O społeczeństwie zbyt wiele dobrego napisać się również nie da. Widać dobrze mu się w socjalizmie tapla i na zmiany chęci nie ma. A krótkowzroczność to bardzo poważna wada społeczna. Za szybko się zachwycamy sukcesem, nie dzierżymy mechanizmu cieszenia się z tego, co już mamy z jednej strony, a z drugiej nie mamy potrzeby dalszego i nieustannego rozwoju. Najgorsze, co może nas spotkać to samozachwyt i lenistwo. Musimy czerpać z pozytywizmu pozostawiając na boku ułudę romantyzmu. Pragmatyzm nie wydziera z mózgu innych wartości i pozwala trzeźwo patrzeć na świat, dokonywać lepszych wyborów. Jak mamy wymagać od polityków wizjonerstwa, rzetelności i wielkich reform, skoro nasze życie jest nijakie, często naznaczone krętactwem, prowizorycznością i bylejakością? Społeczeństwo niewolników nigdy nie osiągnie stawianych sobie celów. One są dla takiego społeczeństwa nieosiągalne. Niewolnicy są karmieni sloganami wolnościowym, które zapychają umysły, zawężają pole widzenia, powodują ostateczne uprzedmiotowienie niewolnika. Nie można zbudować silnego państwa opartego o mentalną niewolę jego obywateli. Nawet najlepsze prawo nic w tej materii nie wskóra. Każdy z nas musi wziąć część tej odpowiedzialności na siebie – innego wyjścia nie ma.
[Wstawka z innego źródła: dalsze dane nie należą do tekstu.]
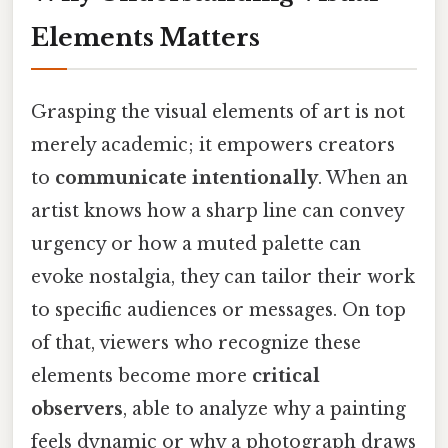
Elements Matters
Grasping the visual elements of art is not
merely academic; it empowers creators
to
communicate intentionally
. When an
artist knows how a sharp line can convey
urgency or how a muted palette can
evoke nostalgia, they can tailor their work
to specific audiences or messages. On top
of that, viewers who recognize these
elements become more
critical
observers
, able to analyze why a painting
feels dynamic or why a photograph draws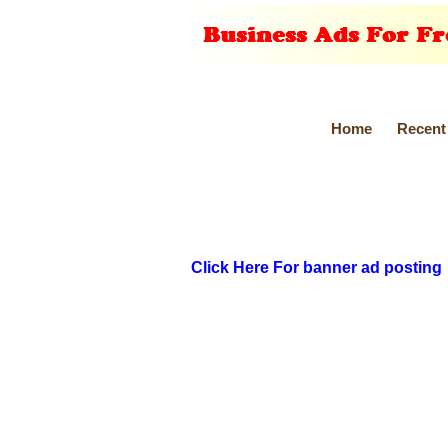
Home
Recent
Click Here For banner ad posting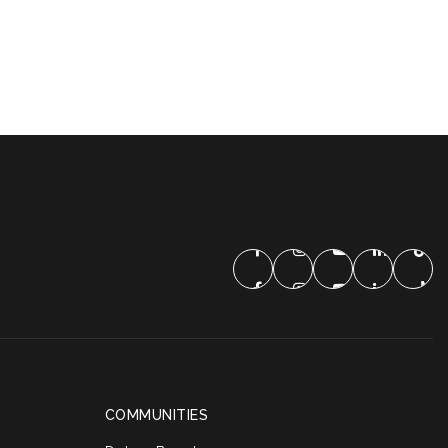
COMMUNITIES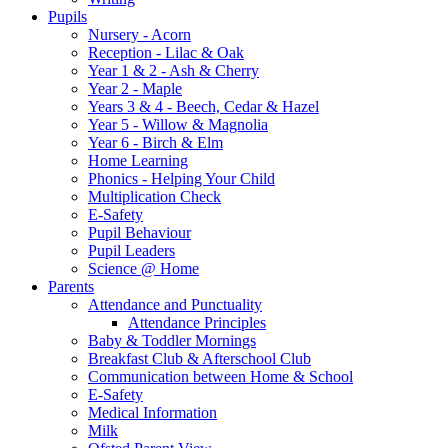
Pupils
Nursery - Acorn
Reception - Lilac & Oak
Year 1 & 2 - Ash & Cherry
Year 2 - Maple
Years 3 & 4 - Beech, Cedar & Hazel
Year 5 - Willow & Magnolia
Year 6 - Birch & Elm
Home Learning
Phonics - Helping Your Child
Multiplication Check
E-Safety
Pupil Behaviour
Pupil Leaders
Science @ Home
Parents
Attendance and Punctuality
Attendance Principles
Baby & Toddler Mornings
Breakfast Club & Afterschool Club
Communication between Home & School
E-Safety
Medical Information
Milk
To tak pokrótce, wiem, że bardzo ogólnie, ale na bardziej szczegółowe pisanie nie mam obecnie czasu. Kończę właśnie książeczkę, która mam nadzieje będzie pomocna dla pełnomocników z urzędu reprezentujących skarżących przez sądami administracyjnymi.
Nowy Rok za pasem, a zatem pojawia się sposobność, by złożyć państwu noworoczne życzenia.
Panu redaktorowi Igorowi Janke życzę wszelakiej pomyślności i dalszego rozwoju Salonu24.
Sympatykom PiS dużo zdrowia życzę, uśmiechu, radości i porzucenia złudzeń o państwie socjalistycznym.
Tego samego życzę zwolennikom SLD, PLS i PO.
No tak, tego samego życzę zwolennikom PJN i temu tworowi Palikota.
Specjalne życzenia dla Krzysztofa Leskiego. Otóż, życzę Ci abyś mnie odwiedził nim ze stolicy do Rzeszowa koleją będziemy podróżować krócej niż w 5 godzin.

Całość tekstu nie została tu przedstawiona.